Each entry is to be retyped exactly as it appears, and each image is to be dropped.

-.-.-

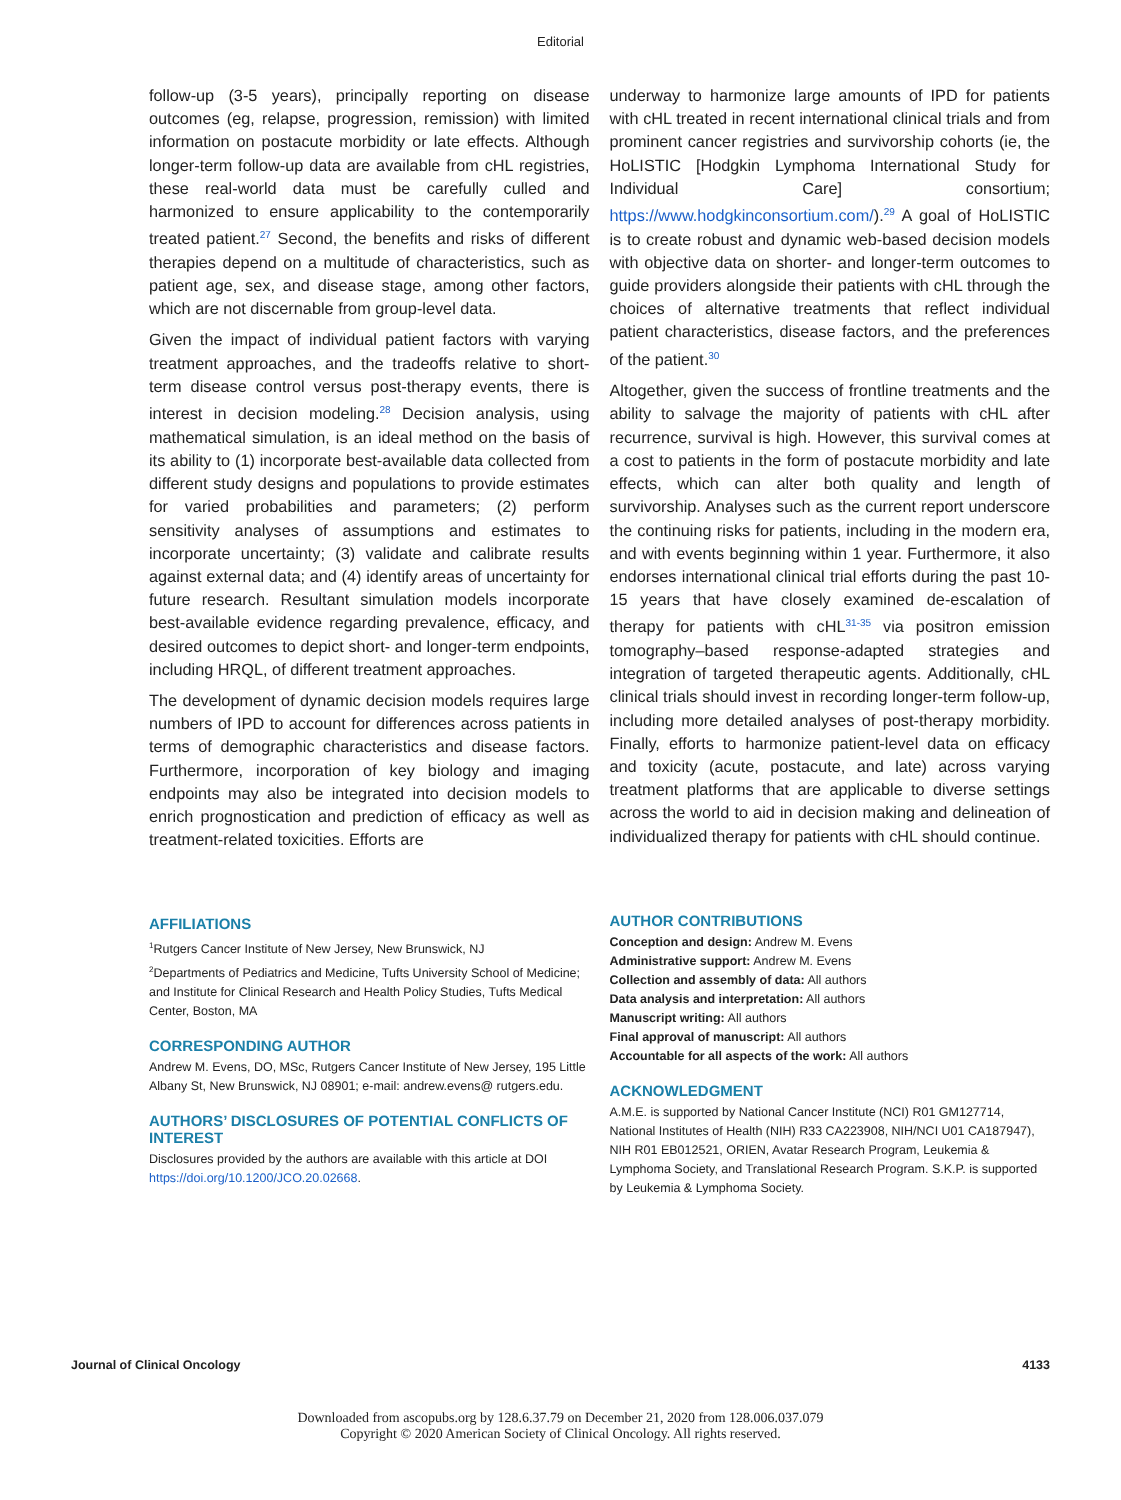Editorial
follow-up (3-5 years), principally reporting on disease outcomes (eg, relapse, progression, remission) with limited information on postacute morbidity or late effects. Although longer-term follow-up data are available from cHL registries, these real-world data must be carefully culled and harmonized to ensure applicability to the contemporarily treated patient.<sup>27</sup> Second, the benefits and risks of different therapies depend on a multitude of characteristics, such as patient age, sex, and disease stage, among other factors, which are not discernable from group-level data.
Given the impact of individual patient factors with varying treatment approaches, and the tradeoffs relative to short-term disease control versus post-therapy events, there is interest in decision modeling.<sup>28</sup> Decision analysis, using mathematical simulation, is an ideal method on the basis of its ability to (1) incorporate best-available data collected from different study designs and populations to provide estimates for varied probabilities and parameters; (2) perform sensitivity analyses of assumptions and estimates to incorporate uncertainty; (3) validate and calibrate results against external data; and (4) identify areas of uncertainty for future research. Resultant simulation models incorporate best-available evidence regarding prevalence, efficacy, and desired outcomes to depict short- and longer-term endpoints, including HRQL, of different treatment approaches.
The development of dynamic decision models requires large numbers of IPD to account for differences across patients in terms of demographic characteristics and disease factors. Furthermore, incorporation of key biology and imaging endpoints may also be integrated into decision models to enrich prognostication and prediction of efficacy as well as treatment-related toxicities. Efforts are
AFFILIATIONS
<sup>1</sup> Rutgers Cancer Institute of New Jersey, New Brunswick, NJ
<sup>2</sup> Departments of Pediatrics and Medicine, Tufts University School of Medicine; and Institute for Clinical Research and Health Policy Studies, Tufts Medical Center, Boston, MA
CORRESPONDING AUTHOR
Andrew M. Evens, DO, MSc, Rutgers Cancer Institute of New Jersey, 195 Little Albany St, New Brunswick, NJ 08901; e-mail: andrew.evens@ rutgers.edu.
AUTHORS’ DISCLOSURES OF POTENTIAL CONFLICTS OF INTEREST
Disclosures provided by the authors are available with this article at DOI https://doi.org/10.1200/JCO.20.02668.
underway to harmonize large amounts of IPD for patients with cHL treated in recent international clinical trials and from prominent cancer registries and survivorship cohorts (ie, the HoLISTIC [Hodgkin Lymphoma International Study for Individual Care] consortium; https://www.hodgkinconsortium.com/).<sup>29</sup> A goal of HoLISTIC is to create robust and dynamic web-based decision models with objective data on shorter- and longer-term outcomes to guide providers alongside their patients with cHL through the choices of alternative treatments that reflect individual patient characteristics, disease factors, and the preferences of the patient.<sup>30</sup>
Altogether, given the success of frontline treatments and the ability to salvage the majority of patients with cHL after recurrence, survival is high. However, this survival comes at a cost to patients in the form of postacute morbidity and late effects, which can alter both quality and length of survivorship. Analyses such as the current report underscore the continuing risks for patients, including in the modern era, and with events beginning within 1 year. Furthermore, it also endorses international clinical trial efforts during the past 10-15 years that have closely examined de-escalation of therapy for patients with cHL<sup>31-35</sup> via positron emission tomography–based response-adapted strategies and integration of targeted therapeutic agents. Additionally, cHL clinical trials should invest in recording longer-term follow-up, including more detailed analyses of post-therapy morbidity. Finally, efforts to harmonize patient-level data on efficacy and toxicity (acute, postacute, and late) across varying treatment platforms that are applicable to diverse settings across the world to aid in decision making and delineation of individualized therapy for patients with cHL should continue.
AUTHOR CONTRIBUTIONS
Conception and design: Andrew M. Evens
Administrative support: Andrew M. Evens
Collection and assembly of data: All authors
Data analysis and interpretation: All authors
Manuscript writing: All authors
Final approval of manuscript: All authors
Accountable for all aspects of the work: All authors
ACKNOWLEDGMENT
A.M.E. is supported by National Cancer Institute (NCI) R01 GM127714, National Institutes of Health (NIH) R33 CA223908, NIH/NCI U01 CA187947), NIH R01 EB012521, ORIEN, Avatar Research Program, Leukemia & Lymphoma Society, and Translational Research Program. S.K.P. is supported by Leukemia & Lymphoma Society.
Journal of Clinical Oncology 4133
Downloaded from ascopubs.org by 128.6.37.79 on December 21, 2020 from 128.006.037.079
Copyright © 2020 American Society of Clinical Oncology. All rights reserved.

-.-.-

Solved exercise ::
Editorial
follow-up (3-5 years), principally reporting on disease outcomes (eg, relapse, progression, remission) with limited information on postacute morbidity or late effects. Although longer-term follow-up data are available from cHL registries, these real-world data must be carefully culled and harmonized to ensure applicability to the contemporarily treated patient.<sup>27</sup> Second, the benefits and risks of different therapies depend on a multitude of characteristics, such as patient age, sex, and disease stage, among other factors, which are not discernable from group-level data.
Given the impact of individual patient factors with varying treatment approaches, and the tradeoffs relative to short-term disease control versus post-therapy events, there is interest in decision modeling.<sup>28</sup> Decision analysis, using mathematical simulation, is an ideal method on the basis of its ability to (1) incorporate best-available data collected from different study designs and populations to provide estimates for varied probabilities and parameters; (2) perform sensitivity analyses of assumptions and estimates to incorporate uncertainty; (3) validate and calibrate results against external data; and (4) identify areas of uncertainty for future research. Resultant simulation models incorporate best-available evidence regarding prevalence, efficacy, and desired outcomes to depict short- and longer-term endpoints, including HRQL, of different treatment approaches.
The development of dynamic decision models requires large numbers of IPD to account for differences across patients in terms of demographic characteristics and disease factors. Furthermore, incorporation of key biology and imaging endpoints may also be integrated into decision models to enrich prognostication and prediction of efficacy as well as treatment-related toxicities. Efforts are
AFFILIATIONS
<sup>1</sup> Rutgers Cancer Institute of New Jersey, New Brunswick, NJ
<sup>2</sup> Departments of Pediatrics and Medicine, Tufts University School of Medicine; and Institute for Clinical Research and Health Policy Studies, Tufts Medical Center, Boston, MA
CORRESPONDING AUTHOR
Andrew M. Evens, DO, MSc, Rutgers Cancer Institute of New Jersey, 195 Little Albany St, New Brunswick, NJ 08901; e-mail: andrew.evens@ rutgers.edu.
AUTHORS’ DISCLOSURES OF POTENTIAL CONFLICTS OF INTEREST
Disclosures provided by the authors are available with this article at DOI https://doi.org/10.1200/JCO.20.02668.
underway to harmonize large amounts of IPD for patients with cHL treated in recent international clinical trials and from prominent cancer registries and survivorship cohorts (ie, the HoLISTIC [Hodgkin Lymphoma International Study for Individual Care] consortium; https://www.hodgkinconsortium.com/).<sup>29</sup> A goal of HoLISTIC is to create robust and dynamic web-based decision models with objective data on shorter- and longer-term outcomes to guide providers alongside their patients with cHL through the choices of alternative treatments that reflect individual patient characteristics, disease factors, and the preferences of the patient.<sup>30</sup>
Altogether, given the success of frontline treatments and the ability to salvage the majority of patients with cHL after recurrence, survival is high. However, this survival comes at a cost to patients in the form of postacute morbidity and late effects, which can alter both quality and length of survivorship. Analyses such as the current report underscore the continuing risks for patients, including in the modern era, and with events beginning within 1 year. Furthermore, it also endorses international clinical trial efforts during the past 10-15 years that have closely examined de-escalation of therapy for patients with cHL<sup>31-35</sup> via positron emission tomography–based response-adapted strategies and integration of targeted therapeutic agents. Additionally, cHL clinical trials should invest in recording longer-term follow-up, including more detailed analyses of post-therapy morbidity. Finally, efforts to harmonize patient-level data on efficacy and toxicity (acute, postacute, and late) across varying treatment platforms that are applicable to diverse settings across the world to aid in decision making and delineation of individualized therapy for patients with cHL should continue.
AUTHOR CONTRIBUTIONS
Conception and design: Andrew M. Evens
Administrative support: Andrew M. Evens
Collection and assembly of data: All authors
Data analysis and interpretation: All authors
Manuscript writing: All authors
Final approval of manuscript: All authors
Accountable for all aspects of the work: All authors
ACKNOWLEDGMENT
A.M.E. is supported by National Cancer Institute (NCI) R01 GM127714, National Institutes of Health (NIH) R33 CA223908, NIH/NCI U01 CA187947), NIH R01 EB012521, ORIEN, Avatar Research Program, Leukemia & Lymphoma Society, and Translational Research Program. S.K.P. is supported by Leukemia & Lymphoma Society.
Journal of Clinical Oncology 4133
Downloaded from ascopubs.org by 128.6.37.79 on December 21, 2020 from 128.006.037.079
Copyright © 2020 American Society of Clinical Oncology. All rights reserved.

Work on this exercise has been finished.